Dr. Klein: I agree with the Fed being the cause of the bubbles and I agree with Doctor Taylor it’s not just the overall size of the bubbles but the composition of the bubbles.
Dr. Galbraith: As I said earlier I don’t have a view on how big the balance sheet may get… but one has to evaluate the composition of the sheet, and there comes a point when you do need to address those questions.
Dr. Herbener: The real problem is how exactly is the Fed going to unwind the balance sheet, not just how big is it going to get, but how they unwind and how large will the consequences be.
Dr. Rivlin: I think the world thinks we are a safe investment and it’s more that Congress hasn’t stepped up to face the problem. We cannot have a rapid reduction in national borrowing because it would derail the recovery.
How many of you believe the Fed should be abolished (asked by Rep. Green)?

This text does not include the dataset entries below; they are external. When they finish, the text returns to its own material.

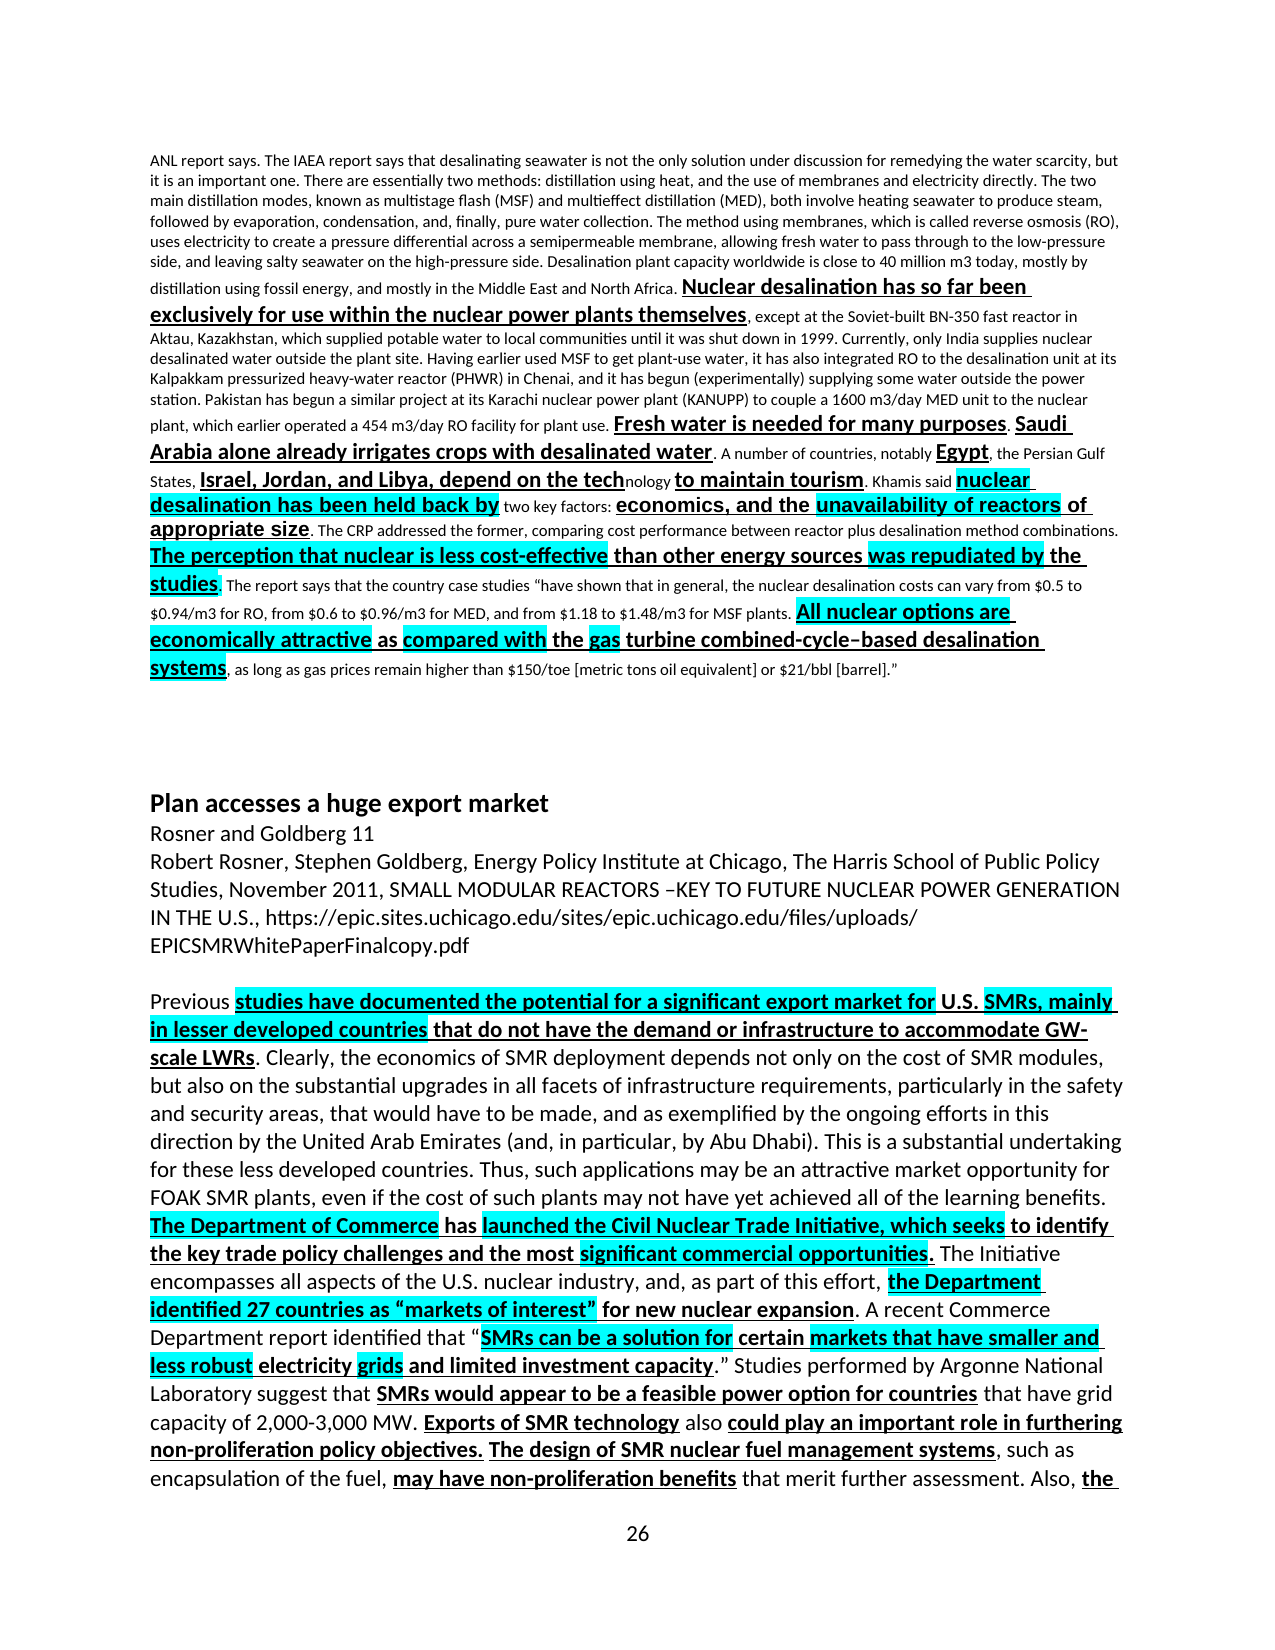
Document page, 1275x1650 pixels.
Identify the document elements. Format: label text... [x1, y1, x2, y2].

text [150, 150, 1125, 681]
text Plan accesses a huge export market [150, 786, 1125, 819]
text Rosner and Goldberg 11 [150, 819, 1125, 847]
text Previous studies have documented the potential for a significant export market for U.S. SMRs, mainly in lesser developed countries that do not have the demand or infrastructure to accommodate GW-scale LWRs. Clearly, the economics of SMR deployment depends not only on the cost of SMR modules, but also on the substantial upgrades in all facets of infrastructure requirements, particularly in the safety and security areas, that would have to be made, and as exemplified by the ongoing efforts in this direction by the United Arab Emirates (and, in particular, by Abu Dhabi). This is a substantial undertaking for these less developed countries. Thus, such applications may be an attractive market opportunity for FOAK SMR plants, even if the cost of such plants may not have yet achieved all of the learning benefits. [150, 987, 1125, 1211]
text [150, 1211, 1125, 1492]
text Robert Rosner, Stephen Goldberg, Energy Policy Institute at Chicago, The Harris School of Public Policy Studies, November 2011, SMALL MODULAR REACTORS –KEY TO FUTURE NUCLEAR POWER GENERATION IN THE U.S., https://epic.sites.uchicago.edu/sites/epic.uchicago.edu/files/uploads/EPICSMRWhitePaperFinalcopy.pdf [150, 847, 1125, 959]
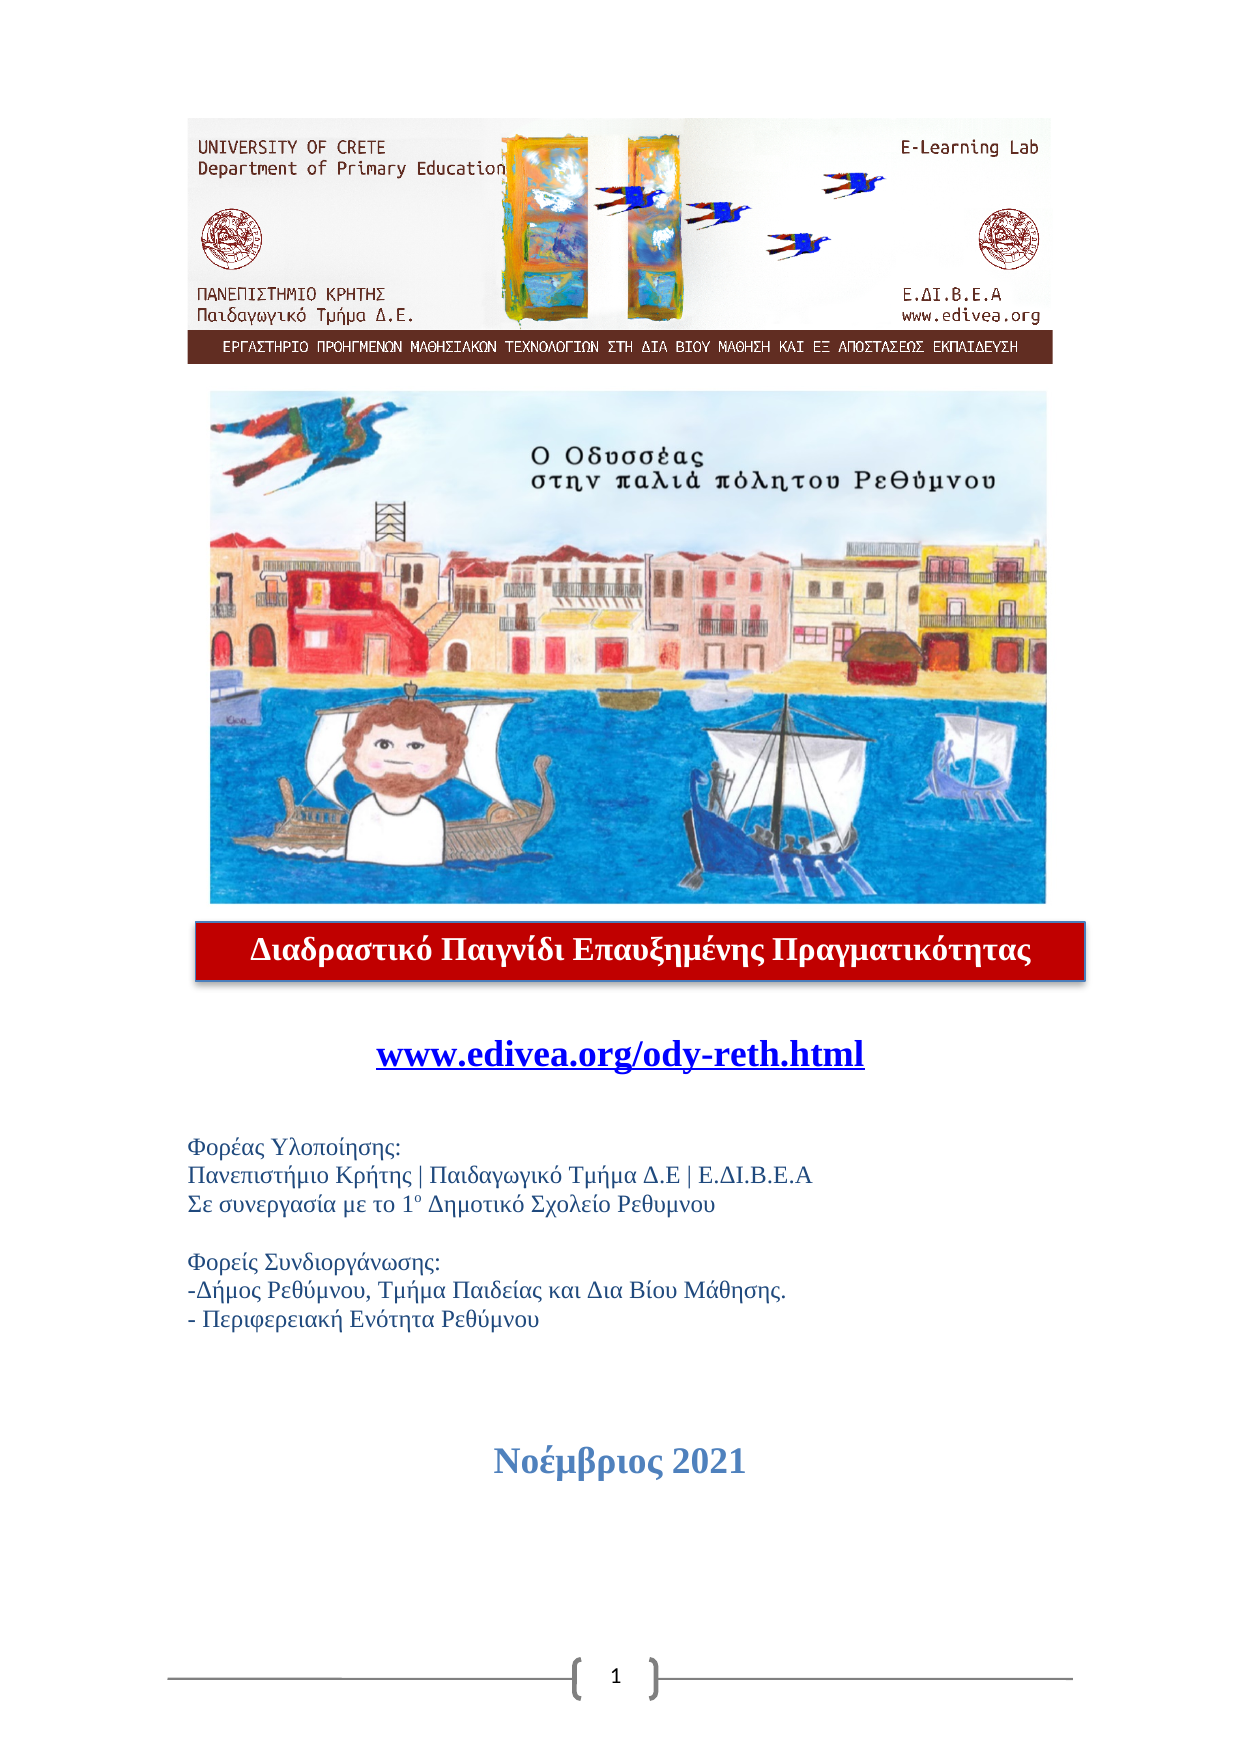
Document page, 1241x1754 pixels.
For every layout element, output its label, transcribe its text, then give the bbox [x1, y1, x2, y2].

2 of the members believe it should be abolished, explanation (answers were limited to 10-20 seconds):
Dr. Herbener: There is no instance in which the Federal Reserve can help the economy.

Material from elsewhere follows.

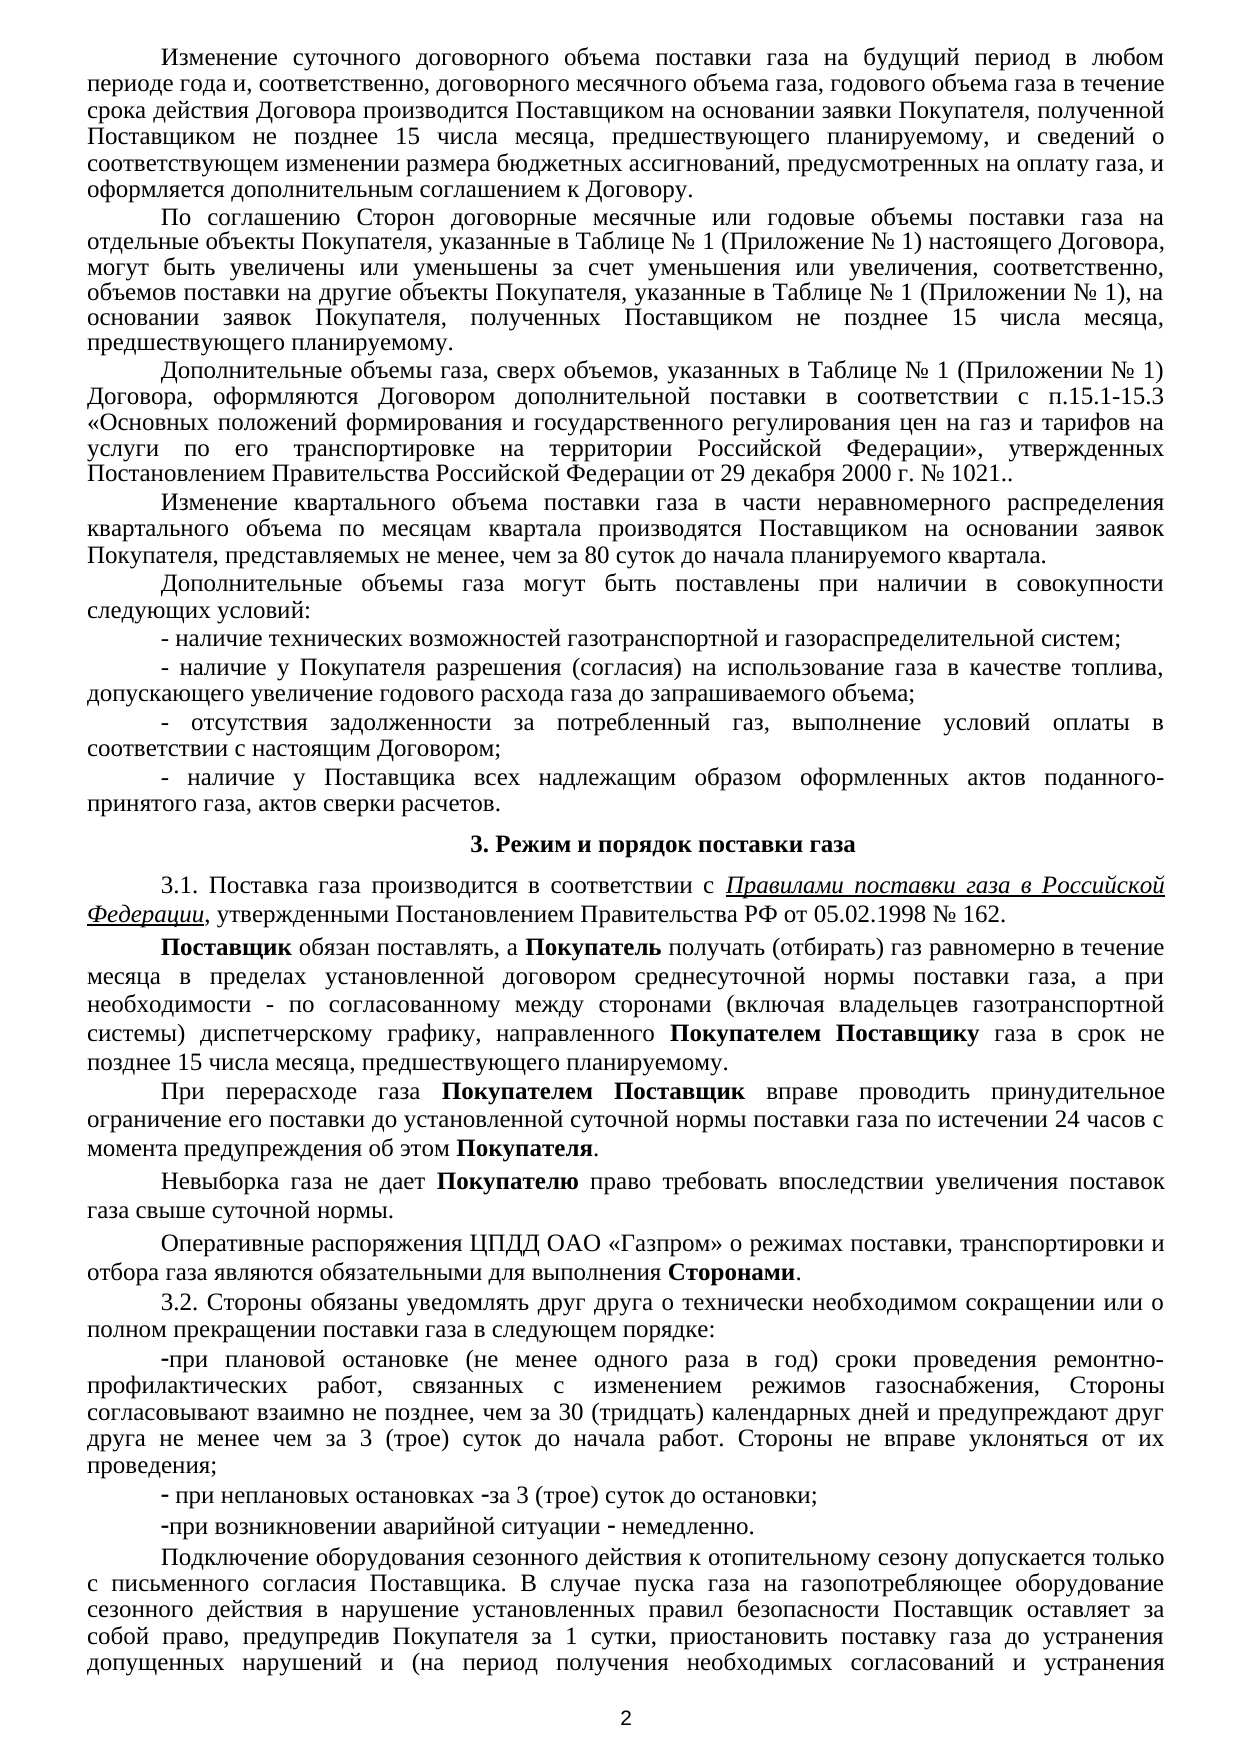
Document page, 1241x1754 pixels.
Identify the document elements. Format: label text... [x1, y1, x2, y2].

Dr. Klein: I don’t believe there should be a Central Bank in America, we do not have a Central Dairy, or a Central Automotive agency…In my writtent testimony I give reasons why it is harmful to the economy.
Dr. Rivlin: I feel strongly that we need a strong and independent central bank.
Dr. Taylor: I think we should reform the Fed… the policy isn’t working, but it has worked well before when it intervenes less.
Dr. Galbraith: I think that on the whole the 20th century was better than the 19th and that is thanks to the Fed.
The 20th century was better than the 19th, reform is necessary, but the evidence for a Central Bank is better than the evidence against it. The idea that the world’s greatest economy can function without a central bank is bizarre.
Would we be at a disadvantage without a Central Bank while other Countries have a Central Bank (asked by Rep. Green)?
Dr. Rivlin:I think we would be and we would lose as our pre-eminence as a strong power.
Dr. Galbraith: I think it would make US Treasury bonds much riskier.
Dr. Klein: Of course it depends how a reform occurs.. but people are fleeing from the dollar and heading towards hard metals.
Dr. Taylor: I don’t recommend abolishing the Fed, just reforming it.
Dr. Herbener: I would back the dollar by gold.